The House of Delegates is poised to approve a bill to ban fracking for natural gas, but the measure won't move forward in the state Senate unless supporters can get a veto-proof majority, a key senator said Wednesday.
Sen. Joan Carter Conway, chair of the Senate Education, Health and Environmental Affairs Committee, said she supports a fracking ban but it doesn't make sense to pass one if Gov. Larry Hogan is going to veto it.
Hogan has said he supports fracking if it can be done safely. He has not weighed in on the bill before the General Assembly.

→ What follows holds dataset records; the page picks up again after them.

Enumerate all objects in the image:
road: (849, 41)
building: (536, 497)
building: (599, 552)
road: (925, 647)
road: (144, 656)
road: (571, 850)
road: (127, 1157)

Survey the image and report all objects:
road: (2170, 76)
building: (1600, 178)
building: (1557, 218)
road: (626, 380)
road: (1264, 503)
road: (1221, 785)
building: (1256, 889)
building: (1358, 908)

Conway said if Hogan were to veto the bill, supporters don't have enough votes to override.
"People can't add," she said. "I'm saying veto-proof your bill, and I'll let you do whatever you want."
Conway, a Baltimore Democrat, said she has no plans to schedule a committee vote on the fracking ban bill until then.
Otherwise, she supports pushing for another moratorium — something she's confident can win enough support to overcome any veto.
"You have to be careful what you ask for," she said.
If a ban or moratorium is not enacted, fracking is set to become legal in Maryland later this year, after being delayed for years due to concerns over the safety of the drilling practice.
The gas-rich Marcellus shale formation extends from New York through Western Maryland and to Ohio and West Virginia.
Opponents of fracking — which is technically called hydraulic fracturing — have raised concerns that the drilling could lead to contamination in groundwater and local streams, and could also spur earthquakes.
Hogan's administration has proposed regulations that would govern the gas drilling industry if drilling goes forward. Maryland Department of the Environment Secretary Ben Grumbles said they are the "most protective and comprehensive" regulations in the country.
"If hydraulic fracturing ever comes to western Maryland, these rigorous regulations will be in place beforehand to help ensure safe and responsible energy development," Grumbles said in a statement.
Advocates for the fracking ban say they're getting close to securing the 29 votes necessary to override a possible veto. The bill has 23 co-sponsors among the 47 members of the Senate.
"We have 24 votes at least. We are close to, and believe we can get, 29 votes," said Josh Tulkin, director of the Sierra Club's Maryland chapter. "We believe that we have the momentum and she will bring the bill out of committee."
Jackie Filson, a spokeswoman for the advocacy group Food and Water Watch, said the momentum from the House of Delegates could help win over senators. The House is poised to approve a fracking ban by the end of the week after a preliminary vote on Wednesday.
"There is overwhelming support from Maryland delegates and that can help sway the Senate side," Filson said.
Supporters of drilling continue to hope that they can block any moratorium or ban on fracking.
Drew Cobbs, executive director of the Maryland Petroleum Council, said the proposed regulations will put more than 90 percent of Garrett County off-limits to fracking. And where fracking could take place, the regulations will ensure the work is done safely.
Cobbs said it's no surprise that the House is likely to ban fracking. He's focused on the Senate, where he said "at least they were open minded and more willing to listen."
If fracking isn't banned, it's not clear if companies will apply to drill in Maryland. Many drilling leases in Western Maryland have expired as the state has wrangled with whether to allow the practice and how to regulate it.
The market for natural gas also is not strong, leading some companies to put off plans to drill in Maryland, Cobbs said.